#### Stored data ####
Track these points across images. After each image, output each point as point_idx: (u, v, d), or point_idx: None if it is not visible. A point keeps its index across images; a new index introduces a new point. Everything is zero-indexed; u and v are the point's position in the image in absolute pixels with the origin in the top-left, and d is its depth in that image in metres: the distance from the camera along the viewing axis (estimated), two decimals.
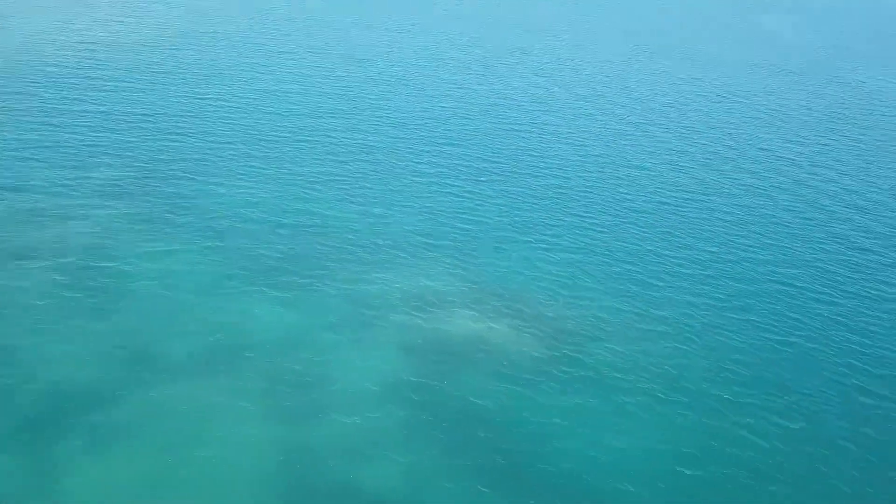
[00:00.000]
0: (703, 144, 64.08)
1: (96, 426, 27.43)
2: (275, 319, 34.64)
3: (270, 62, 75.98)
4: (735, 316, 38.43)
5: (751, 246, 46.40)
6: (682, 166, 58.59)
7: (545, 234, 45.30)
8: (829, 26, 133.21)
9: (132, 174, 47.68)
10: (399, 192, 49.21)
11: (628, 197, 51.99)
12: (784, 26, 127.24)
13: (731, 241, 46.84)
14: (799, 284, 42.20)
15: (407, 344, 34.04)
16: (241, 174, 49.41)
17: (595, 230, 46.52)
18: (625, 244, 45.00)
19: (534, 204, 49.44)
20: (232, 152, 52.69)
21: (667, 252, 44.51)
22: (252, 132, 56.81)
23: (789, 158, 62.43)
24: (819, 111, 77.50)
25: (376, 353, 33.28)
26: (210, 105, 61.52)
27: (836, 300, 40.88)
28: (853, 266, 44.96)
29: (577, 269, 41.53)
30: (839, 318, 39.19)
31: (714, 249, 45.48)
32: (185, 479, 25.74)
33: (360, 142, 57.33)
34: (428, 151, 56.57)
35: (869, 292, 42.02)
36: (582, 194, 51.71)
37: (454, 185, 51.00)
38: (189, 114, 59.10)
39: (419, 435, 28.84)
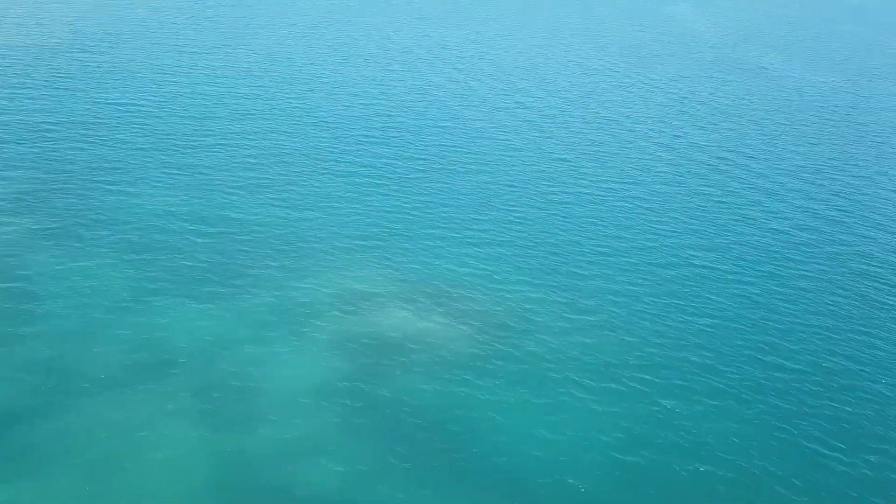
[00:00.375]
0: (621, 134, 65.73)
1: (12, 455, 25.91)
2: (200, 332, 33.54)
3: (182, 63, 73.44)
4: (658, 301, 39.62)
5: (670, 232, 47.92)
6: (600, 156, 59.94)
7: (472, 229, 45.54)
8: (734, 15, 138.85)
9: (37, 187, 45.22)
10: (323, 194, 48.48)
11: (551, 189, 52.81)
12: (692, 16, 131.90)
13: (651, 227, 48.25)
14: (717, 267, 43.87)
15: (338, 347, 33.60)
16: (156, 182, 47.60)
17: (520, 223, 47.07)
18: (550, 236, 45.72)
19: (459, 199, 49.60)
20: (146, 159, 50.70)
21: (590, 242, 45.47)
22: (166, 137, 54.79)
23: (702, 145, 64.77)
24: (727, 97, 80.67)
25: (308, 359, 32.72)
26: (120, 110, 58.99)
27: (751, 280, 42.71)
28: (765, 247, 47.06)
29: (504, 263, 41.93)
30: (755, 297, 40.98)
31: (635, 237, 46.74)
32: (113, 501, 24.67)
33: (281, 143, 56.15)
34: (351, 151, 55.93)
35: (781, 272, 44.09)
36: (506, 188, 52.21)
37: (379, 184, 50.61)
38: (98, 120, 56.49)
39: (354, 439, 28.55)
####
● **What is being asked**:
All of the entries need to be copied exactly, minus any pictures.

● **Response to the exercise**:
Track these points across images. After each image, output each point as point_idx: (u, v, d), or point_idx: None if it is not visible. A point keeps its index across images; a new index introduces a new point. Everything is zero-indexed; u and v are the point's position in the image in absolute pixels with the origin in the top-left, and d is its depth in that image in metres: the distance from the camera along the viewing axis (estimated), two decimals.
[00:00.000]
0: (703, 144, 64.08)
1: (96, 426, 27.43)
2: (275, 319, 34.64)
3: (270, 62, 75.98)
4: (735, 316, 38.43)
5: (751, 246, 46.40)
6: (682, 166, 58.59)
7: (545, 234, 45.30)
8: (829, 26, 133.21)
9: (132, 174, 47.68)
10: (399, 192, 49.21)
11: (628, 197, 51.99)
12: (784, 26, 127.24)
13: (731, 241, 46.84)
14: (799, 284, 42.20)
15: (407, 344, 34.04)
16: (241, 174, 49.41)
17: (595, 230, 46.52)
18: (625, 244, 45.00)
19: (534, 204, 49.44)
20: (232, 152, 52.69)
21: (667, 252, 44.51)
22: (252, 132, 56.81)
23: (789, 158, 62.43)
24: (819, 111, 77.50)
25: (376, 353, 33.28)
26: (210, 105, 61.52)
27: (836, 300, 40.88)
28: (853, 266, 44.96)
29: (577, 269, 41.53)
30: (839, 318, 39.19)
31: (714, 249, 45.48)
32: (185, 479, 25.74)
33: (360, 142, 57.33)
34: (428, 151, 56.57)
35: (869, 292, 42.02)
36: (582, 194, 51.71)
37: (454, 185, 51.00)
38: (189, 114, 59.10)
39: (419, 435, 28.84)
[00:00.375]
0: (621, 134, 65.73)
1: (12, 455, 25.91)
2: (200, 332, 33.54)
3: (182, 63, 73.44)
4: (658, 301, 39.62)
5: (670, 232, 47.92)
6: (600, 156, 59.94)
7: (472, 229, 45.54)
8: (734, 15, 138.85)
9: (37, 187, 45.22)
10: (323, 194, 48.48)
11: (551, 189, 52.81)
12: (692, 16, 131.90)
13: (651, 227, 48.25)
14: (717, 267, 43.87)
15: (338, 347, 33.60)
16: (156, 182, 47.60)
17: (520, 223, 47.07)
18: (550, 236, 45.72)
19: (459, 199, 49.60)
20: (146, 159, 50.70)
21: (590, 242, 45.47)
22: (166, 137, 54.79)
23: (702, 145, 64.77)
24: (727, 97, 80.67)
25: (308, 359, 32.72)
26: (120, 110, 58.99)
27: (751, 280, 42.71)
28: (765, 247, 47.06)
29: (504, 263, 41.93)
30: (755, 297, 40.98)
31: (635, 237, 46.74)
32: (113, 501, 24.67)
33: (281, 143, 56.15)
34: (351, 151, 55.93)
35: (781, 272, 44.09)
36: (506, 188, 52.21)
37: (379, 184, 50.61)
38: (98, 120, 56.49)
39: (354, 439, 28.55)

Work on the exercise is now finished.